Still, though, it is a grim picture Liz Sly paints for WaPo:

Map showing approximate extent of Daa'ish authority in Iraq and Syria; via Washington Post, 25 December 2014.The Islamic State’s vaunted exercise in state-building appears to be crumbling as living conditions deteriorate across the territories under its control, exposing the shortcomings of a group that devotes most of its energies to fighting battles and enforcing strict rules.

Services are collapsing, prices are soaring, and medicines are scarce in towns and cities across the “caliphate” proclaimed in Iraq and Syria by the Islamic State, residents say, belying the group’s boasts that it is delivering a model form of governance for Muslims.
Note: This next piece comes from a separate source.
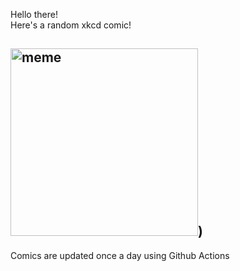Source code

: Hello there! <br>Here's a random xkcd comic!<br>
## <img src="https://imgs.xkcd.com/comics/will_it_work.png" alt="meme" width="300"/>)<br>
Comics are updated once a day using Github Actions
Slick Islamic State videos depicting functioning government offices and the distribution of aid do not match the reality of growing deprivation and disorganized, erratic leadership, the residents say. A trumpeted Islamic State currency has not materialized, nor have the passports the group promised. Schools barely function, doctors are few, and disease is on the rise.

In the Iraqi city of Mosul, the water has become undrinkable because supplies of chlorine have dried up, said a journalist living there, who spoke on the condition of anonymity to protect his safety. Hepatitis is spreading, and flour is becoming scarce, he said. “Life in the city is nearly dead, and it is as though we are living in a giant prison,” he said.

Basic Freudianism prescribes the idea that many enter certain professions, or undertake particular endeavors, as a way of sublimating otherwise unacceptable influences. Some doctors, by that outlook, become surgeons simply because they like to cut; and while this seems an utterly simplistic notion we might also try it as a springboard, because it is also clear that there exists a societal question about doctors who “play god”, which would probably be a more common sublimation than the need to slice and dice one’s fellow human being. The boxer? That part is obvious; by basic Freudianism many pugilists just like being in fights, and this is one acceptable way to spend one’s life doing just that. The police officer? Indeed, Americans are grappling with related questions in recent months, but comparatively what is happening in the Middle East is a naked, exponential caricature of any question we might ask about our own governance.